(Data for this exercise Opens)

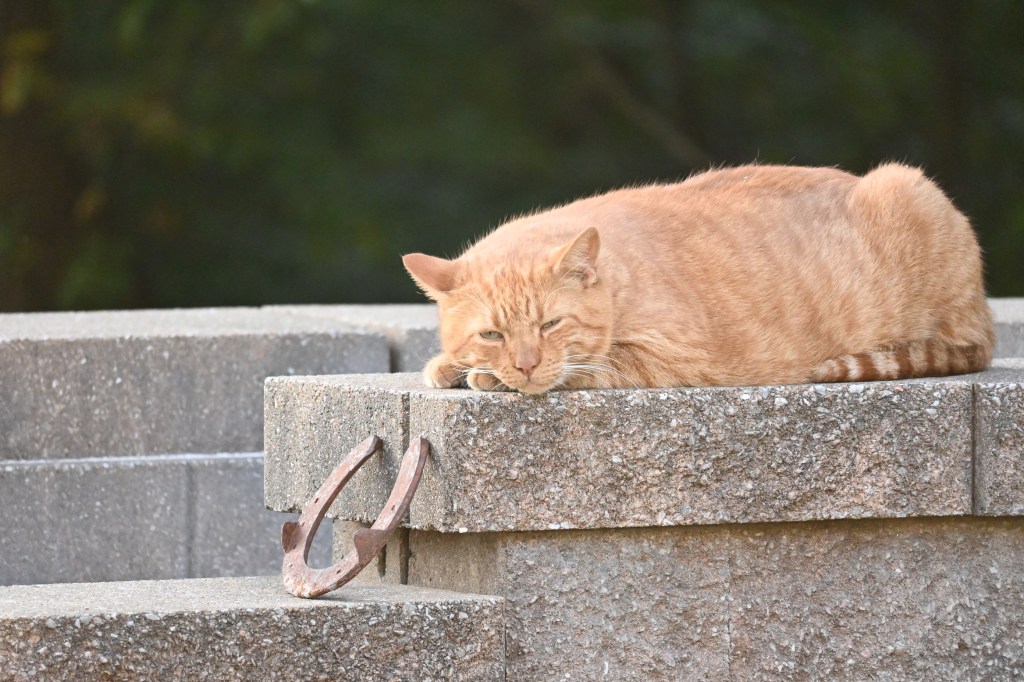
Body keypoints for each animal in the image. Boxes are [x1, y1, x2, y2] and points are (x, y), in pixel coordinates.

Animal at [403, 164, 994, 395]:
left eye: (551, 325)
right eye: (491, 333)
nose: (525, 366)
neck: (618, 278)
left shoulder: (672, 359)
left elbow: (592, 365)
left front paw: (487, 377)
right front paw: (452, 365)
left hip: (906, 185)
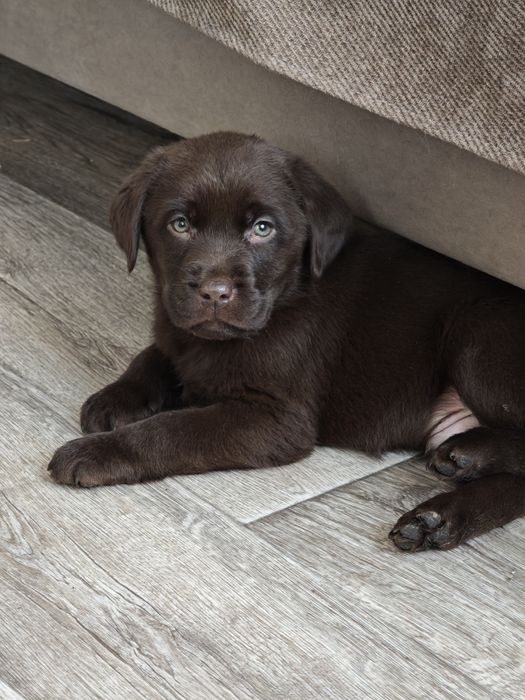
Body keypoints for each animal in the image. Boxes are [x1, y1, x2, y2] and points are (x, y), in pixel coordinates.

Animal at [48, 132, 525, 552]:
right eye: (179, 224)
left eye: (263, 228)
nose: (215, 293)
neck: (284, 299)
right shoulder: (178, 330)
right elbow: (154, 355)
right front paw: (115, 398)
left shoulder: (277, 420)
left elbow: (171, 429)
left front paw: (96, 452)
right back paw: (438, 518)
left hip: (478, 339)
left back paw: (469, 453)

(Data for this exercise Closes)
(Data for this exercise Opens)

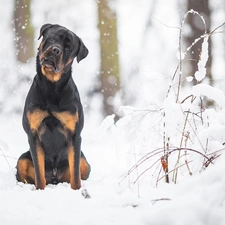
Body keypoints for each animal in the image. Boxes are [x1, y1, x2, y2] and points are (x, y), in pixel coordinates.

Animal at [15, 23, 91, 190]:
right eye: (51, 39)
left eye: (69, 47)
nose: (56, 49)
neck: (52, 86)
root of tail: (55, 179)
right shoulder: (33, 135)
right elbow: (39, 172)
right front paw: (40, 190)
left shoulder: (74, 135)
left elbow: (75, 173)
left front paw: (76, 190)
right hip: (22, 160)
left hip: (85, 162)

(Data for this exercise Closes)
(Data for this exercise Opens)

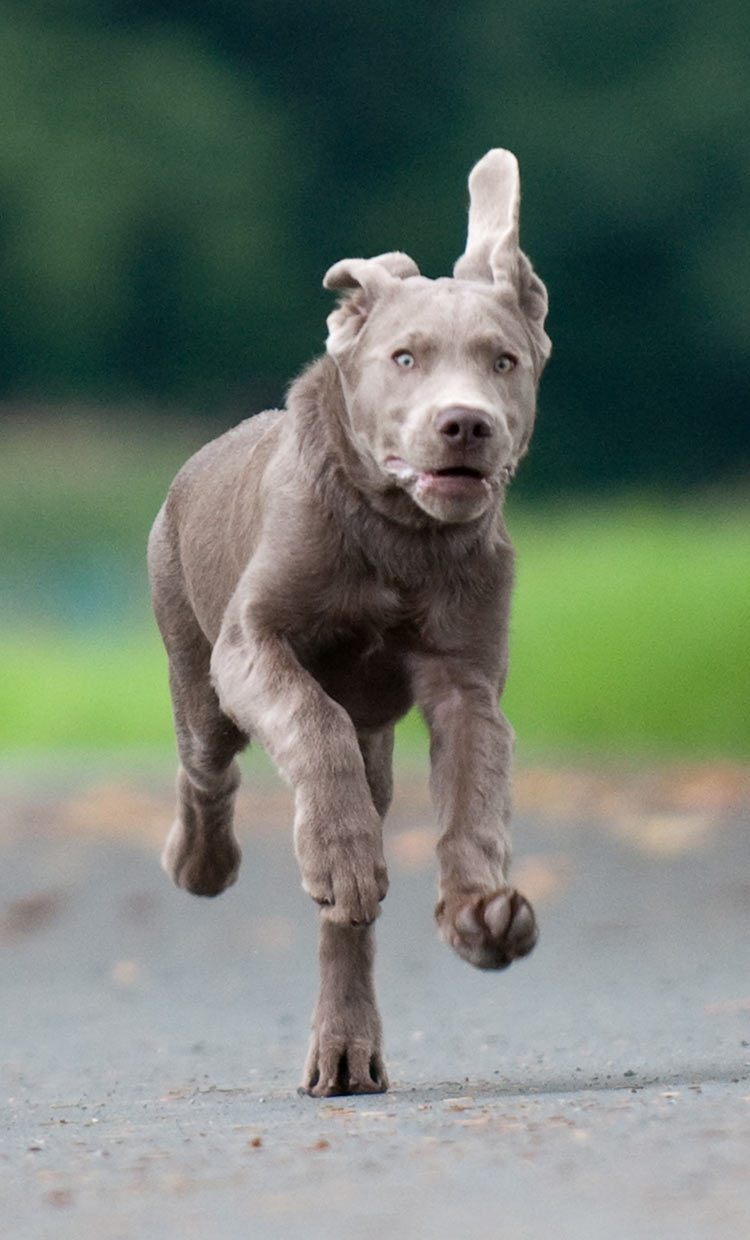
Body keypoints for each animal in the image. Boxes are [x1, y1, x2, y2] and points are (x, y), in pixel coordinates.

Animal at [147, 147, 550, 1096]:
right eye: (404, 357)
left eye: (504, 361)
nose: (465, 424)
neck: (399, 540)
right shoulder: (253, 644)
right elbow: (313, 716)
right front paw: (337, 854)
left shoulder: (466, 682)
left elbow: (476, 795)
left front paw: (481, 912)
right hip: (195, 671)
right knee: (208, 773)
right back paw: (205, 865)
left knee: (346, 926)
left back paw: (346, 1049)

(Data for this exercise Closes)

Task directions => Copy only this part of the entries above: the line with "left shoulder: (74, 135)", the line with "left hip: (85, 162)", and the lines between, all exactly as written.

Exercise response =>
left shoulder: (74, 135)
left elbow: (75, 173)
left front paw: (76, 190)
right hip: (22, 160)
left hip: (85, 162)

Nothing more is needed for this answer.